Haifeng Chen, School of Life Sciences and Biotechnology in SJTU
520 Pao Yue-Kong Library
Intrinsically disordered proteins (IDPs) or intrinsically disordered regions have not fixed tertiary structure, but play key roles in signal regulation, molecule recognition, and drug target. However it is difficult to study the structure and function of IDPs by traditional experimental methods because of their diverse conformations. Limitations of current generic protein force fields and solvent models were reported in the previous simulations of IDPs. We have also explored to overcome these limitations by developing ff99IDPs and ff14IDPs force fields to correct the dihedral distribution for eight disordered promoting residues. Here, we extend our correction of backbone dihedral terms to all 20 naturally occurring amino acids in the residue-specific force field (ff14IDPsrs) to further improve the quality in the modeling of IDPs. Extensive tests of seven IDPs and 14 unstructured short peptides show that the simulated secondary chemical shifts with the ff14IDPsrs force field are in quantitative agreement with those from NMR experiment and are more accurate than the base generic force field and also our previous ff14IDPs that only corrects the eight disorder-promoting amino acids.
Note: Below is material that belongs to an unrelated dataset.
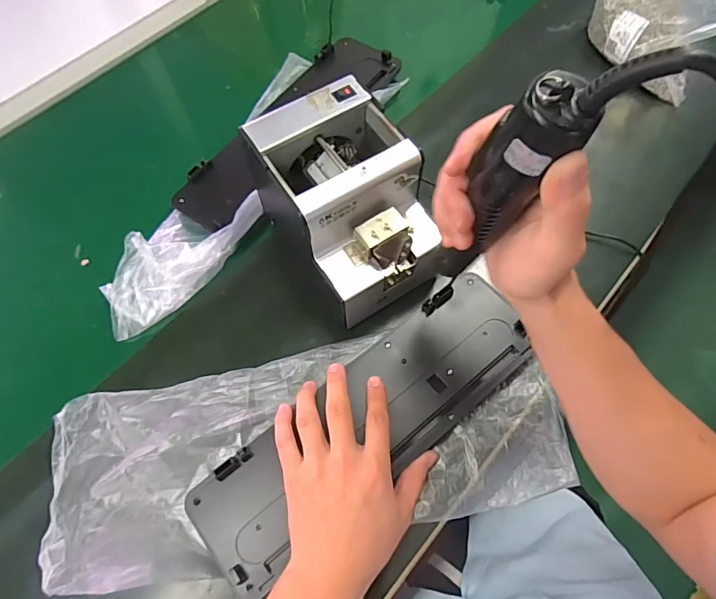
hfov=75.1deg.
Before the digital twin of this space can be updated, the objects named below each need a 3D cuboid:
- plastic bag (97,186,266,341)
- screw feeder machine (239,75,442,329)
[{"bbox_3d":[-0.210,-0.054,0.521,0.109,0.040,0.199,29,68,13],"label":"plastic bag"},{"bbox_3d":[-0.009,-0.092,0.475,0.121,0.143,0.174,-31,68,-13],"label":"screw feeder machine"}]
The influences of solvent models were also investigated and found to be less important. Finally our explicit solvent MD simulations further show that ff14IDPsrs can still be used to model structural and dynamical properties of two tested folded proteins. These findings confirm that the newly developed residue specific force field ff14IDPsrs can improve the accuracy in modeling intrinsically disordered proteins.